## CONSIGNE:
Rassemblez toutes les lignes des données ci-dessous où figure le mot « watch », puis recopiez-les sans aucune modification.

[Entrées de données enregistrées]
★ ★ ★ ★

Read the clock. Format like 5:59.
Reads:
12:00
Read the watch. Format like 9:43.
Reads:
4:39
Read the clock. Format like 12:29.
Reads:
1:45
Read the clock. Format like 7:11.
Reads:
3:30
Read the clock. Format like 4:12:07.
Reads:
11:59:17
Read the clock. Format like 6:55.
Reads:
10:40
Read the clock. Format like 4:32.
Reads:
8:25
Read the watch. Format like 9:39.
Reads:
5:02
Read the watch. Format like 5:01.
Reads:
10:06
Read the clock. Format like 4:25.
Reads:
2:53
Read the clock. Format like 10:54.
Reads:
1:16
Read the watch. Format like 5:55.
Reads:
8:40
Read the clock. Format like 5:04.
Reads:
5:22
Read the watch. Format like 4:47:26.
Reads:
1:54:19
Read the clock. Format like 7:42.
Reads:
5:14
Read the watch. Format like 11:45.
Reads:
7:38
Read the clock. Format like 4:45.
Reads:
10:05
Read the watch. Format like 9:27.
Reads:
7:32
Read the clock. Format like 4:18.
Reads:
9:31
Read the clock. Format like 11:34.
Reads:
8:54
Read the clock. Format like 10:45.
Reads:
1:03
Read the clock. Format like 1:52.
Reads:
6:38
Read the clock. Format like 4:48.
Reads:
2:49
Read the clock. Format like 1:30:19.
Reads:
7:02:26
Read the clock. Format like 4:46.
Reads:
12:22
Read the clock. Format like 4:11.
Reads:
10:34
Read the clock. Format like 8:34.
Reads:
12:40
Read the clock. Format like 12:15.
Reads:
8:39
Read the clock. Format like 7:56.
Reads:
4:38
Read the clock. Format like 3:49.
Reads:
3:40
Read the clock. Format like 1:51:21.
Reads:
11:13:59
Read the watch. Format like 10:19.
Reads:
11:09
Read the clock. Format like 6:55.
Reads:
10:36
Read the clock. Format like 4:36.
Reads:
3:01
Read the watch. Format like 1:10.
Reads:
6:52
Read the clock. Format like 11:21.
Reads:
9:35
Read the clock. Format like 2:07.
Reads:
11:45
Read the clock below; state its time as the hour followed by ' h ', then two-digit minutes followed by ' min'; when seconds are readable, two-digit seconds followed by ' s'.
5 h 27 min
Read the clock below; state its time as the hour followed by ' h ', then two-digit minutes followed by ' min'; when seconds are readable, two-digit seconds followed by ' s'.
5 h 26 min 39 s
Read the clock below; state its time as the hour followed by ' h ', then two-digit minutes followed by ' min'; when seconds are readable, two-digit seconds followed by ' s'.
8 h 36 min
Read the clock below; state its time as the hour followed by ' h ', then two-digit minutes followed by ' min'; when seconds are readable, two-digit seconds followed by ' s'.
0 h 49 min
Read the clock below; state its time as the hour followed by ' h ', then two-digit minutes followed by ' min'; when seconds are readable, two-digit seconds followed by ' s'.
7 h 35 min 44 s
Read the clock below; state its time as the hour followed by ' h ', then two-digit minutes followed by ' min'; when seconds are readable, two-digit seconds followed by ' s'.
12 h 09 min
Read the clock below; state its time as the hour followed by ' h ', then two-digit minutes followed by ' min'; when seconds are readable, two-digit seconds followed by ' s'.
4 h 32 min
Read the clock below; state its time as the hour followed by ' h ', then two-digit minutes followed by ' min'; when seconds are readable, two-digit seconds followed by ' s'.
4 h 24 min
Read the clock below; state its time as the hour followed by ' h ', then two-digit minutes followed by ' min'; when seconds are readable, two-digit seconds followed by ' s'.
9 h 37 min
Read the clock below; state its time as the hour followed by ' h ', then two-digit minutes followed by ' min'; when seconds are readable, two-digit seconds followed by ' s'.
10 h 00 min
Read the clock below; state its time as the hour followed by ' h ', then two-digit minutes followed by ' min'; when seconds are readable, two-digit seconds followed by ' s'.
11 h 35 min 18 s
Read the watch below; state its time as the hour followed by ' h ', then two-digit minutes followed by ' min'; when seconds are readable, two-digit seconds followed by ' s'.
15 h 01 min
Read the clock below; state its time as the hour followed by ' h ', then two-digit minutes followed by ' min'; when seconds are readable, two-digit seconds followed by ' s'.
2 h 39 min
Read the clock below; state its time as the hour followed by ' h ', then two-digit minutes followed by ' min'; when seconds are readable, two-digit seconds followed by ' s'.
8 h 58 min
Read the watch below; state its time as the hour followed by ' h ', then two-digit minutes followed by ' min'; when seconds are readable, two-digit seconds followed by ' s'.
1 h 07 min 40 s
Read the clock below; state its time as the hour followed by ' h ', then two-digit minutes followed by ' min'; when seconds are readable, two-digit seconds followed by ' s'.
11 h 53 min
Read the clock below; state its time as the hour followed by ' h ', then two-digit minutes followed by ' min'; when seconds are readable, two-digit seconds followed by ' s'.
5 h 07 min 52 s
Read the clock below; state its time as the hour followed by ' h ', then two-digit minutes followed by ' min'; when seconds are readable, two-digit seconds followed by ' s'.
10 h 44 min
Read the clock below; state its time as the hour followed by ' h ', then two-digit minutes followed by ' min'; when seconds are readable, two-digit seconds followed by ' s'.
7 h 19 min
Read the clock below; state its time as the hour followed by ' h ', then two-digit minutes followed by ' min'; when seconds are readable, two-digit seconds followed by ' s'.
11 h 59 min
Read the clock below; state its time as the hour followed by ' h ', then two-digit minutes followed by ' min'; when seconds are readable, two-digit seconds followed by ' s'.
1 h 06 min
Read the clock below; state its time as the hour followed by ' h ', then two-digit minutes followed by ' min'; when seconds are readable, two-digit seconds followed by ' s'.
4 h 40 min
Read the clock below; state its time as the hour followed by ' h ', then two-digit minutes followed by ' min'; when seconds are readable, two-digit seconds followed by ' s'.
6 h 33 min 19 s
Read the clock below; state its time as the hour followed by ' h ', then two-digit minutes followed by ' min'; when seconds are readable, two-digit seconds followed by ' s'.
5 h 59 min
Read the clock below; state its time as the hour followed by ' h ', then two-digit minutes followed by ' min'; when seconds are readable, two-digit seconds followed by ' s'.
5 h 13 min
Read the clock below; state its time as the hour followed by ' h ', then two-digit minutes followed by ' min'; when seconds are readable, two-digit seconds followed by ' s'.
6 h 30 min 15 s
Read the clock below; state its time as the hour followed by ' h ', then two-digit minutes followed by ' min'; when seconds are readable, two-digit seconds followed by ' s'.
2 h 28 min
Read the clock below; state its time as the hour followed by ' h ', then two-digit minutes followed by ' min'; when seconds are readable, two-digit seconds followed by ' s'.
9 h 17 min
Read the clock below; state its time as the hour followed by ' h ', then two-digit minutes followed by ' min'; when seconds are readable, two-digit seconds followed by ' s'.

★ ★ ★ ★

## CORRIGÉ:
Read the watch. Format like 9:43.
Read the watch. Format like 9:39.
Read the watch. Format like 5:01.
Read the watch. Format like 5:55.
Read the watch. Format like 4:47:26.
Read the watch. Format like 11:45.
Read the watch. Format like 9:27.
Read the watch. Format like 10:19.
Read the watch. Format like 1:10.
Read the watch below; state its time as the hour followed by ' h ', then two-digit minutes followed by ' min'; when seconds are readable, two-digit seconds followed by ' s'.
Read the watch below; state its time as the hour followed by ' h ', then two-digit minutes followed by ' min'; when seconds are readable, two-digit seconds followed by ' s'.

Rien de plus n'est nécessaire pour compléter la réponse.